Her dream was to have a smart shop at Carlsbad. She had awakened to a brief political interest when she found that almost overnight the Czechs had become, unaccountably, the darlings of those against whom they had so recently fought, and later she discovered that Carlsbad was filled with victorious foreigners who turned their gold joyfully into Czechish crowns and she was forever comparing the rising Czech currency with the descending Austrian, and was visibly impatient at the senseless fact that the war had left her, a perfectly good Czecho-Slovak, high and dry in Vienna as the wife of a crippled Austrian. There wasn't any sense in anything, and Mizzi vented mercilessly her dissatisfaction on Hermann.
She was always thinking to herself and often proclaiming openly that Hermann was "dumm, but dumm," as little of a "Nutznieser" as anyone ever had the bad luck to be married to. With even the slightest sense of values, he ought to have got something out of the war. Privately Mizzi adored profiteers. But Hermann wasn't made that way.

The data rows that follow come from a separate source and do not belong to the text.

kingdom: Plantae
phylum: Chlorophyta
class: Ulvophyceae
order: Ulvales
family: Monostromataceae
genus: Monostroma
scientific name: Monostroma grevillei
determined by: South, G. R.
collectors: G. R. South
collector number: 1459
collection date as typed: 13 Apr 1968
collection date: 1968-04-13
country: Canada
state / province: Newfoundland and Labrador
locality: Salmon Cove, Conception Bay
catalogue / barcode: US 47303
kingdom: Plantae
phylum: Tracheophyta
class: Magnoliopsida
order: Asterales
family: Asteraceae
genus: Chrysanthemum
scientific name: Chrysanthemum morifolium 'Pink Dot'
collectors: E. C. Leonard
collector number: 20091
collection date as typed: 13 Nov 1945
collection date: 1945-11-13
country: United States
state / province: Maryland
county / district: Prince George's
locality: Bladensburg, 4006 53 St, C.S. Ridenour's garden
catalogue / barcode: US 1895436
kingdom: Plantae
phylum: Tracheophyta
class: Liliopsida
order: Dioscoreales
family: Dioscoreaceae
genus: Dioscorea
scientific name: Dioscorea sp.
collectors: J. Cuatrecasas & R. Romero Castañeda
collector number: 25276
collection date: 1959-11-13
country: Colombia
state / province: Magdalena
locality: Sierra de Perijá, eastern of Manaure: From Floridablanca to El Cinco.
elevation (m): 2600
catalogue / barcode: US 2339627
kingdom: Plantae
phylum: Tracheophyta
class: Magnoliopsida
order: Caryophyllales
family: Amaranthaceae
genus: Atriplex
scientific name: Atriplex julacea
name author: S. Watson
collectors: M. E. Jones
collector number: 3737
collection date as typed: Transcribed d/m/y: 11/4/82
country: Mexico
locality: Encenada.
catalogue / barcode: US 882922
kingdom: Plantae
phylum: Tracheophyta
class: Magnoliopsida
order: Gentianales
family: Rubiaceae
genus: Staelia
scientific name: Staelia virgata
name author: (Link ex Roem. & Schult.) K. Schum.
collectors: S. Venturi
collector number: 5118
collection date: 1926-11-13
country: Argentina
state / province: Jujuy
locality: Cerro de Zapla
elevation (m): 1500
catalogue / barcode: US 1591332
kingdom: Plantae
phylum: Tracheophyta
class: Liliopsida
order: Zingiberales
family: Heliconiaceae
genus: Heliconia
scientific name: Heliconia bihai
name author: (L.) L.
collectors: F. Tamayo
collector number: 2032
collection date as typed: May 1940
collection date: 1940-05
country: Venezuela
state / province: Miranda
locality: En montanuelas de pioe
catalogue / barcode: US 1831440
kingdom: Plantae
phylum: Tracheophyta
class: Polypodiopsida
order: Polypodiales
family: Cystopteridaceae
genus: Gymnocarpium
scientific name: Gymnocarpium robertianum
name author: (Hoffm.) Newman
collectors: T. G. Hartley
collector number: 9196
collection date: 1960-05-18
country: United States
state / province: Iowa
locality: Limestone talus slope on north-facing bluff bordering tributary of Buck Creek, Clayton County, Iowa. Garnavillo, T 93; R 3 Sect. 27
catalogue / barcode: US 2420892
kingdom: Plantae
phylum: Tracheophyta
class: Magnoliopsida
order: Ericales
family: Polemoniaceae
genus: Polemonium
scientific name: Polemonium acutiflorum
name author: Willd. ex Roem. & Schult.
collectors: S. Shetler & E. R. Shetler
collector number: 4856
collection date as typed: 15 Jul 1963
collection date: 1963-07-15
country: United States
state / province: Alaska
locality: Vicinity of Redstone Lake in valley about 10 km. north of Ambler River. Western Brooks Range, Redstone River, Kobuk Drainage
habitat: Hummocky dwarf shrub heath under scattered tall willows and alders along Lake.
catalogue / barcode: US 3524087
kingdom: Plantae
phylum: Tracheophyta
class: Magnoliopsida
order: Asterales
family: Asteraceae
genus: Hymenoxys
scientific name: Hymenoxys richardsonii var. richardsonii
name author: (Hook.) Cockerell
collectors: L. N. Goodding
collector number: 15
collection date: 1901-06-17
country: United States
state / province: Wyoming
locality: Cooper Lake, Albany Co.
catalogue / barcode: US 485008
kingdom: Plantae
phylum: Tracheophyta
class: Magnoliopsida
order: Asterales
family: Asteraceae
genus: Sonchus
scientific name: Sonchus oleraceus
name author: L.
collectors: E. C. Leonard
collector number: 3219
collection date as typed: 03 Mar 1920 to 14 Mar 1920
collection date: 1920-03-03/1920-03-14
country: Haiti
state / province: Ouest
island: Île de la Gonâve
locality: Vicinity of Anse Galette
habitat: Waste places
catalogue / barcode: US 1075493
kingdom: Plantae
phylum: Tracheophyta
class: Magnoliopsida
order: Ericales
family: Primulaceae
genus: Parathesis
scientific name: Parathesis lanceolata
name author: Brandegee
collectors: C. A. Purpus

In the end, he got tired of hearing what his father-in-law would have done in this, that or the other case. That canny Czech, Ottokar Maschka, had, unfortunately for Mizzi, died just as he was about to gather in the fruits of his labors, and when Mizzi married the promising young Viennese doctor the only visible goods she brought with her was the furniture with which they furnished their home; large, solid, comfortable pieces of mahogany and maple, and a lot of linen. But all that Mizzi had long since changed. Mizzi was a forward looker and liked to keep up with, when she couldn't run ahead of, the styles. She had a flair about novelties that was to stand her in good stead.